C’est aussi ce que je ressens lorsque je constate les échecs des autres associations. Elles sont si nombreuses celles qui, pensant bien faire, croient sauver des animaux à coups de saisies, pas toujours faites dans les règles d’ailleurs, mais qui se retrouvent démunies. On prend un animal mais on ne sait pas quoi en faire. Une famille d’accueil qui se désiste au dernier moment, un refuge qui refuse l’accueil, un animal qui n’a pas le comportement attendu… et c’est le drame. Vouloir sauver un animal, c’est bien, mais s’assurer de savoir où le mettre en fonction de ses besoins et de sa personnalité, c’est bien mieux. Combien de fois sommes-nous sollicités, à AVA, pour venir en aide aux associations qui ne sont pas allées au bout de leur sauvetage ? Retirer un animal de son lieu de vie, si c’est pour ensuite le menacer d’euthanasie faute de structure pour l’accueillir, est-ce que cela a bien un sens ? Prendre en charge un animal pour finalement se rendre compte qu’on n’est pas capable de s’en occuper, est-ce que cela a bien un sens ?

Cela me rappelle le souvenir amer de la Présidente d’une association qui, un soir, m’avait appelée en larmes pour me supplier d’accueillir à AVA le chien qu’elle venait de saisir à un particulier, en toute illégalité et en l’intimidant. La famille d’accueil du chien saisi s’était désistée, et la Présidente m’a alors littéralement fait un chantage au suicide : “Là je suis en voiture, si vous ne prenez pas ce chien, je me fous en l’air contre un arbre.”

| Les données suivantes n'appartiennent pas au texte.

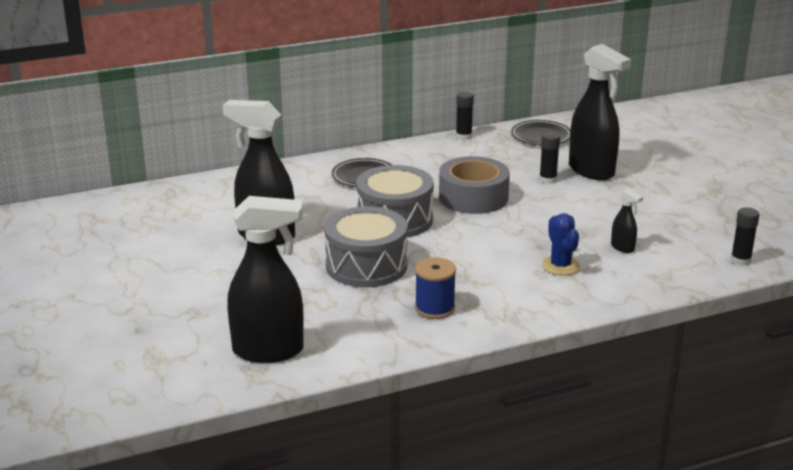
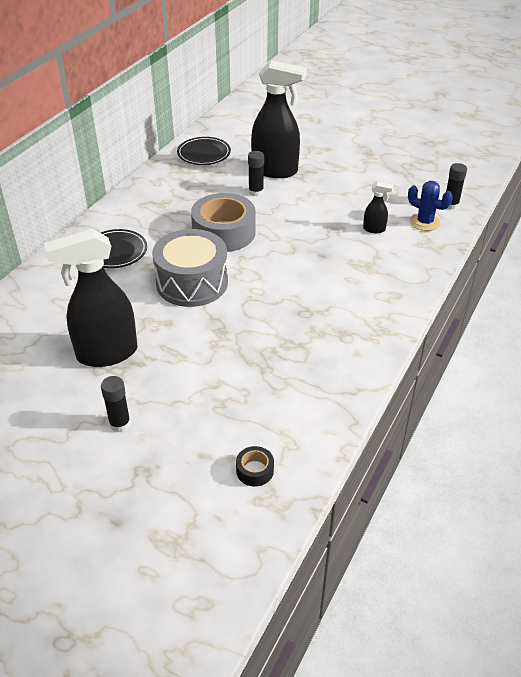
camera: 40 degrees left, 15 degrees up
black spray bottle [227,196,304,363] -> black tape [236,446,274,487]
grey drum [324,207,408,287] -> none
blue spool [415,257,456,319] -> none
black glue stick [456,92,474,140] -> black glue stick moved to [101,376,131,432]
blue cactus [542,213,580,275] -> blue cactus moved to [408,181,453,231]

Il y a aussi tant d’associations qui captent toute la lumière en mettant en avant leurs « sauvetages » sur les réseaux sociaux comme s’il s’agissait d’un divertissement, d’une machine à buzz. Il y a aussi toutes ces associations animées par la haine et la colère, qui ne font que dénoncer à tout bout de champ mais qui jamais rien ne proposent.

Mais où sont-elles, ces petites associations, petites par la taille mais grandes par l’Action, qui vont ensuite s’occuper de ces rescapés, parfois durant toute leur vie ?

Désespoir.

C’est bien moins que ce que je ressens lorsque je pense à toutes ces associations qui se permettent « un tri à l’entrée » pour ne pas s’encombrer de chiens difficiles, ou de chats inadoptables. C’est aussi moins que ce que je ressens lorsque je pense à celles qui euthanasient des animaux, sous prétexte qu’un animal non adoptable n’a pas à exister.

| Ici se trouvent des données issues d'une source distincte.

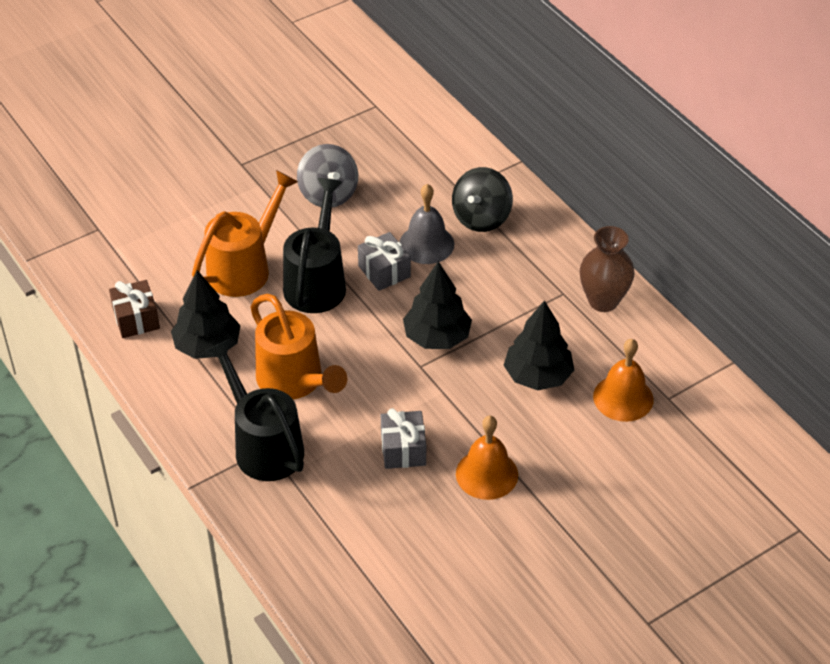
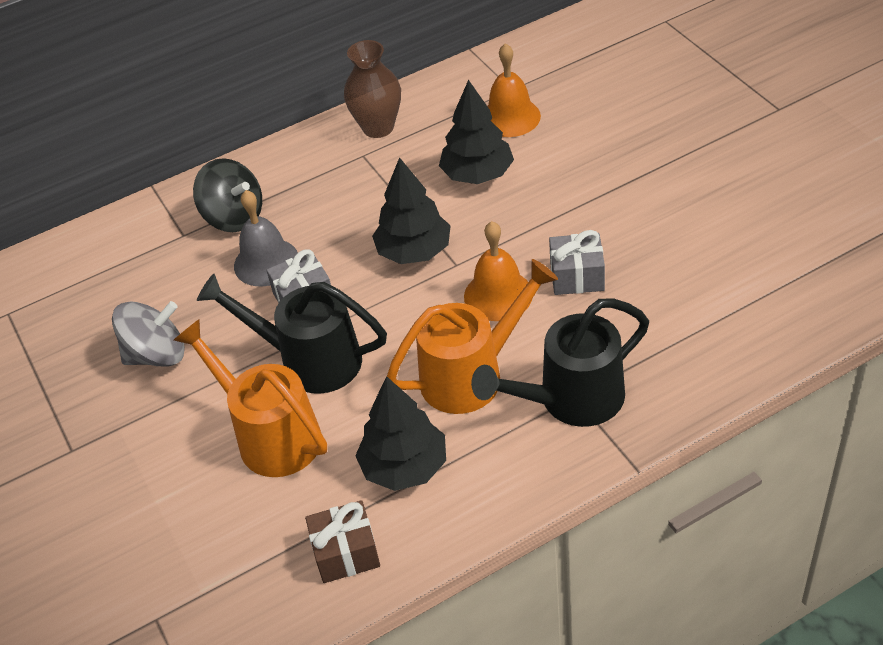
camera: 80 degrees left, 0 degrees up
orange bell [456,416,518,500] -> orange bell moved to [464,221,532,321]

La liste pourrait être encore longue. Au quotidien, j’ai mille raisons de me laisser envahir par le désespoir et de pousser des cris dans la tempête. Ce n’est pas l’envie qui m’en manque.

Mais l’énergie, je la puise dans tout ce que nous réussissons. Dans toutes nos victoires. Dans chacun des souffles de ces animaux qui, si nous n’avions pas été là, auraient expiré une dernière fois. Je la puise dans leurs regards, dans leurs plaisirs, dans ce qu’ils expriment et dans ce qu’ils sont sans qu’on n’attende rien d’eux. Nos protégés ne sont que des gouttes d’eau dans l’océan, mais ils sont surtout les étoiles qui guident des naufragés.